About this task |
Pull out every line of the records that contains the word "cookies", matching case exactly.

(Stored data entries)
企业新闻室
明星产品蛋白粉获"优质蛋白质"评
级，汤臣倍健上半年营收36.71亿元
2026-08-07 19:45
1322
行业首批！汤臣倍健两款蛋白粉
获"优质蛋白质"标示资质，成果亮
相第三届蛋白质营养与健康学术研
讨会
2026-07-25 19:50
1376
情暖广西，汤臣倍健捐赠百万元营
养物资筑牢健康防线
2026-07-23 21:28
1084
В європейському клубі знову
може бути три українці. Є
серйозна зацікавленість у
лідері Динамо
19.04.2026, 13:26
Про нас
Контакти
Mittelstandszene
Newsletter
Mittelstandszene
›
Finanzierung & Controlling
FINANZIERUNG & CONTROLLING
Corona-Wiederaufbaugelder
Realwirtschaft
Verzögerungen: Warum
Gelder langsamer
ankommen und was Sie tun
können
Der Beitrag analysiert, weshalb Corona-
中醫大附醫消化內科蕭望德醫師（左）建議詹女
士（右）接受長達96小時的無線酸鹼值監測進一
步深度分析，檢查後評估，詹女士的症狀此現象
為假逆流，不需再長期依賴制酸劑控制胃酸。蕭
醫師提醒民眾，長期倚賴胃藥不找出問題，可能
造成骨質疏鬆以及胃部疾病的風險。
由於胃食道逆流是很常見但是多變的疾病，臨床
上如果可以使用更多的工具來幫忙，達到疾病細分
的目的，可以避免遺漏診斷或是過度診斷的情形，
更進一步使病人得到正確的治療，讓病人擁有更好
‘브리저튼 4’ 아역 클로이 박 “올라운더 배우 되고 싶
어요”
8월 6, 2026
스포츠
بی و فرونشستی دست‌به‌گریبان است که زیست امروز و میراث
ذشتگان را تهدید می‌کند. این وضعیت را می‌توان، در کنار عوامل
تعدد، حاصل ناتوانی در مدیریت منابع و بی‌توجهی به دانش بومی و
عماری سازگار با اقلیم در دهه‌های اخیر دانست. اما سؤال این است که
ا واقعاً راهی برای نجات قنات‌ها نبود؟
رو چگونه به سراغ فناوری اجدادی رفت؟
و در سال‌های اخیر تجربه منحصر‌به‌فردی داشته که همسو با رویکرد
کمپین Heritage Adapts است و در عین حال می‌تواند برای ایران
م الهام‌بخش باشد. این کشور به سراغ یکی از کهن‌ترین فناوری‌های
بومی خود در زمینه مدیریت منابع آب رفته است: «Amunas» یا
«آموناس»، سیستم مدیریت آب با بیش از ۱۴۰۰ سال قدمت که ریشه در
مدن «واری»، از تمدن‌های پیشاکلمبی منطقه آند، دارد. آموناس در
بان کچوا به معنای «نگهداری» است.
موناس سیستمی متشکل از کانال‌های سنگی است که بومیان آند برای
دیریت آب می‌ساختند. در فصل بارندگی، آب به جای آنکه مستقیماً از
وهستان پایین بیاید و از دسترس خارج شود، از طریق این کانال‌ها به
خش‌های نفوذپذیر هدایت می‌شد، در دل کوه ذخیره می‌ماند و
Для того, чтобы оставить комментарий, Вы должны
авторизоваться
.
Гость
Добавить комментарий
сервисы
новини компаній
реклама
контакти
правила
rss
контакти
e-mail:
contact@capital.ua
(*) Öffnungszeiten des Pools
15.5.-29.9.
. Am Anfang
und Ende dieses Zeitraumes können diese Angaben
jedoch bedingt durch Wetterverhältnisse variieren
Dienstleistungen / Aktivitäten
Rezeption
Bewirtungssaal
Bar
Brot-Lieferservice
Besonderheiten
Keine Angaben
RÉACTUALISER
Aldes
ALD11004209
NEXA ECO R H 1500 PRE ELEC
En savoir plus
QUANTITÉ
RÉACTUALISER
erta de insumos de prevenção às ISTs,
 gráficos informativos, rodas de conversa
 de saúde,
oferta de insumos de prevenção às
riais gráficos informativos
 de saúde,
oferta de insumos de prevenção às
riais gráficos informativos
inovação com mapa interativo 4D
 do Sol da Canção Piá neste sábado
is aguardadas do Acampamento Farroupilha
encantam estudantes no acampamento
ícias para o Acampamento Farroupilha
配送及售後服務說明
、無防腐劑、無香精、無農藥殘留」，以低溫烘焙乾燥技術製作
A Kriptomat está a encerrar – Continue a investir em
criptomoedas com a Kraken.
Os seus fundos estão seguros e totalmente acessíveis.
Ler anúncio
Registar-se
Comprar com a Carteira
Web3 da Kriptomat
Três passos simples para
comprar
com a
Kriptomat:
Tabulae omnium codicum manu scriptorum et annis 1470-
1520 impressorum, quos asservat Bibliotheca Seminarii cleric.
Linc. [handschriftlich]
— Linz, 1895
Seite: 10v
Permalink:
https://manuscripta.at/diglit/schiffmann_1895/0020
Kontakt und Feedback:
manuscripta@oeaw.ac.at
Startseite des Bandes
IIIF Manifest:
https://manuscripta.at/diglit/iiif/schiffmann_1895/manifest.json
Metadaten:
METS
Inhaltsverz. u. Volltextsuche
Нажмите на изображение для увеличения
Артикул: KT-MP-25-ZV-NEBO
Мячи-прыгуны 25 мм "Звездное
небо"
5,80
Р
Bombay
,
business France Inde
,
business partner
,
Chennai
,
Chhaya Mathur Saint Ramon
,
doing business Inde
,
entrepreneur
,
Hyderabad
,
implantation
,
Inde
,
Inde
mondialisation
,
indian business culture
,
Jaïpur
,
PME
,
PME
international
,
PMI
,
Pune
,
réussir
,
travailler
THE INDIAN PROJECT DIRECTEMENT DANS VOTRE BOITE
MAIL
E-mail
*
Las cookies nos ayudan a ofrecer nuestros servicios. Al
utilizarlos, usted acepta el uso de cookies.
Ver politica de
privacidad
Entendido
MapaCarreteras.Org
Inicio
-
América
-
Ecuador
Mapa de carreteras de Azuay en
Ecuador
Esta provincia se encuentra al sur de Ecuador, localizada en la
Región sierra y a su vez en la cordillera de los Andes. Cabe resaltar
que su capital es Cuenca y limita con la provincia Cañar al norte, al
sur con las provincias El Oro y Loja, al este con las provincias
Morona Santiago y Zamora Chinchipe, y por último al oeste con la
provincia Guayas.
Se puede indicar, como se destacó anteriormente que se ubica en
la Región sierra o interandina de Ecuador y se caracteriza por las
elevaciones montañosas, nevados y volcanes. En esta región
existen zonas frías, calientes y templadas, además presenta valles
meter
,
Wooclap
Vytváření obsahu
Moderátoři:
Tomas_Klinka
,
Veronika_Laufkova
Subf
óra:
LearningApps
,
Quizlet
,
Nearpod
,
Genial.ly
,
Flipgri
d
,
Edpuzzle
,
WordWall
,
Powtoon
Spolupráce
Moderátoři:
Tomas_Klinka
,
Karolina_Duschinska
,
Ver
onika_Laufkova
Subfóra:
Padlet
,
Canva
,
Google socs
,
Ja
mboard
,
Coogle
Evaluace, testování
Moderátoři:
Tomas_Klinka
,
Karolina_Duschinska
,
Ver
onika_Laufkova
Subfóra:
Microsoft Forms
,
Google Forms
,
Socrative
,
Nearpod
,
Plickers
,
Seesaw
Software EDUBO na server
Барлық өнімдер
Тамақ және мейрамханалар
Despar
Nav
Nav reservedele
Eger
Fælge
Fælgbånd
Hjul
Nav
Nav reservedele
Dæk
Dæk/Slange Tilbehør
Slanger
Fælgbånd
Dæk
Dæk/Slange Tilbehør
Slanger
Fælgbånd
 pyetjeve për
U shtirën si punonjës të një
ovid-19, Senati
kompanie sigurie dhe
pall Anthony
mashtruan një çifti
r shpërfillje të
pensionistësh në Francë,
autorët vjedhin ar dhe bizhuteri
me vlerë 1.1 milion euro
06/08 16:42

Solution to this task |
Las cookies nos ayudan a ofrecer nuestros servicios. Al
utilizarlos, usted acepta el uso de cookies.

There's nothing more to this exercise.